● **What to do**:
Your answer must be every line of the data that holds the string "text".

[Data records]
▼
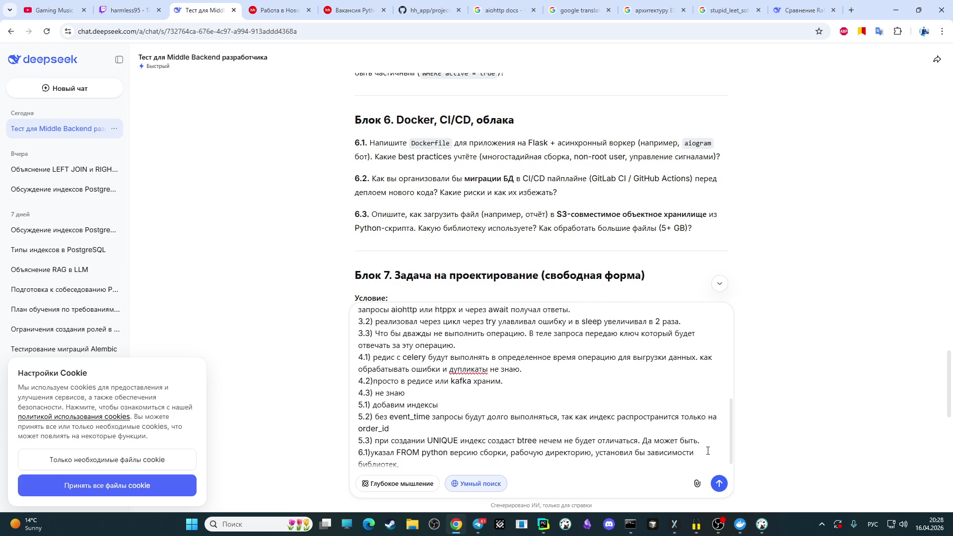
text( копию прое)
text(кта и)
text(через)
key(alt+shift)
text(CMD)
key(alt+shift)
text(запустил )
▲
● **Answer space**:
text( копию прое)
text(кта и)
text(через)
text(CMD)
text(запустил )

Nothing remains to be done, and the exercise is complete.